新宅社長
テルモは、2011~13年度の中期経営計画「GP1‐2013」を発表した。中計では、20年度の目標売上高1兆円に向け、事業の多角化とグローバル化を加速させる。さらに日本からアジア地域に生産移管し、コスト低減と生産集中リスクの分散化に取り組む。最終年度となる13年度には、売上高4900億円、営業利益1000億円の達成を目指す。
同社は、20年までの今後10年間を見通した上で、「GP1‐2013」を次期、次々期につなげる中計と位置づける。18日に都内で開いた記者会見で、新宅祐太郎社長は「13年度以降の成長に向けた仕込みを重視したい」と述べ、新興国の事業基盤を構築すると共に、日本からアジア地域への生産移管を前倒しして進める方針を打ち出した。
新中計では、主力の心臓血管領域に依存する事業構造からの脱却を図り、事業の多角化を進め、年率14%増の成長を目指していく。
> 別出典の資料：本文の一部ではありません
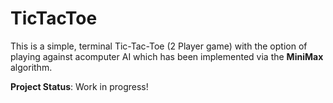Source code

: # TicTacToe

This is a simple, terminal Tic-Tac-Toe (2 Player game) with the option of playing against acomputer AI which has been implemented via the **MiniMax** algorithm. 

**Project Status**: Work in progress!
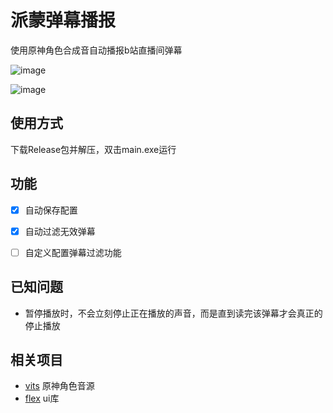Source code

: # 派蒙弹幕播报

使用原神角色合成音自动播报b站直播间弹幕


![image](https://user-images.githubusercontent.com/45026715/189346046-0eff2c51-23c5-41b4-8d4a-9292aee61a7d.png)

![image](https://user-images.githubusercontent.com/45026715/189348125-f35c67a0-8785-4367-b35d-63578817411b.png)


## 使用方式

下载Release包并解压，双击main.exe运行

## 功能

- [x] 自动保存配置
* [x] 自动过滤无效弹幕
* [ ] 自定义配置弹幕过滤功能


## 已知问题

- 暂停播放时，不会立刻停止正在播放的声音，而是直到读完该弹幕才会真正的停止播放

## 相关项目

- [vits](https://github.com/w4123/vits)  原神角色音源
- [flex](https://github.com/westes/flex)  ui库
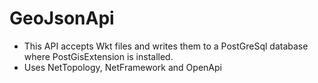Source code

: # GeoJsonApi

- This API accepts Wkt files and writes them to a PostGreSql database where PostGisExtension is installed.
- Uses NetTopology, NetFramework and OpenApi
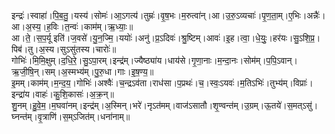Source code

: 

  
इन्द्रः॑।स्वाहा॑।पि॒ब॒तु॒।यस्य॑।सोमः॑।आ॒ऽगत्य॑।तुम्रः॑।वृ॒ष॒भः।म॒रुत्वा॑न्।आ।उ॒रु॒ऽव्यचाः॑।पृ॒ण॒ता॒म्।ए॒भिः।अन्नैः॑।आ।अ॒स्य॒।ह॒विः।त॒न्वः॑।काम॑म्।ऋ॒ध्याः॒॥  
आ।ते॒।स॒प॒र्यू इति॑।ज॒वसे॑।यु॒न॒ज्मि॒।ययोः॑।अनु॑।प्र॒ऽदिवः॑।श्रु॒ष्टिम्।आवः॑।इ॒ह।त्वा॒।धे॒युः॒।हर॑यः।सु॒ऽशि॒प्र॒।पिब॑।तु।अ॒स्य।सुऽसु॑तस्य।चारोः॑॥  
गोभिः॑।मि॒मि॒क्षुम्।द॒धि॒रे॒।सु॒ऽपा॒रम्।इन्द्र॑म्।ज्यैष्ठ्या॑य।धाय॑से।गृ॒णा॒नाः।म॒न्दा॒नः।सोम॑म्।प॒पि॒ऽवान्।ऋ॒जी॒षि॒न्।सम्।अ॒स्मभ्य॑म्।पु॒रु॒धा।गाः।इ॒ष॒ण्य॒॥  
इ॒मम्।काम॑म्।म॒न्द॒य॒।गोभिः॑।अश्वैः॑।च॒न्द्रऽव॑ता।राध॑सा।प॒प्रथः॑।च॒।स्वः॒ऽयवः॑।म॒तिऽभिः॑।तुभ्य॑म्।विप्राः॑।इन्द्रा॑य।वाहः॑।कु॒शि॒कासः॑।अ॒क्र॒न्॥  
शु॒नम्।हु॒वे॒म॒।म॒घवा॑नम्।इन्द्र॑म्।अ॒स्मिन्।भरे॑।नृऽत॑मम्।वाज॑ऽसातौ।शृ॒ण्वन्त॑म्।उ॒ग्रम्।ऊ॒तये॑।स॒मत्ऽसु॑।घ्नन्त॑म्।वृ॒त्राणि॑।स॒म्ऽजित॑म्।धना॑नाम्॥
特に血液システム事業では、3月に買収した米輸血関連大手「カリディアンBCT」の事業を統合することで、13年度には年率52%増の870億円までに引き上げる。
また、薬と医療機器を組み合わせた「ドラッグ&デバイス事業」では、既に海外大手製薬企業との提携交渉を進めており、ビジネスモデルの構築にメドをつける。糖尿病・低侵襲治療領域では開発パイプラインの拡充、補助人工心臓事業では「DuraHeart」の後継品について、13年度の米国治験入りを目指す。
さらに今後、欧米地域から新興国へとグローバル化を加速させる。13年度には、海外売上高比率を、10年度の46%から53%までに高める計画。最重点地域に位置づける中国では、現地企業との提携を模索し、主力のカテーテル領域だけでなく、他領域にも参入することで、年率33%増の高成長を実現する。インドやブラジルでも、血液・カテーテル領域を成長ドライバーに事業を展開していく。
一方、生産体制については、原材料の現地調達化を進めることで、コスト低減と、生産集中リスクの分散化に取り組む。具体的には、ベトナムやフィリピンの工場を有効活用し、日本からアジア地域への生産移管を進める。15年度の海外生産比率目標50%の達成に向け、中計期間中に生産拠点の再編を行う方針。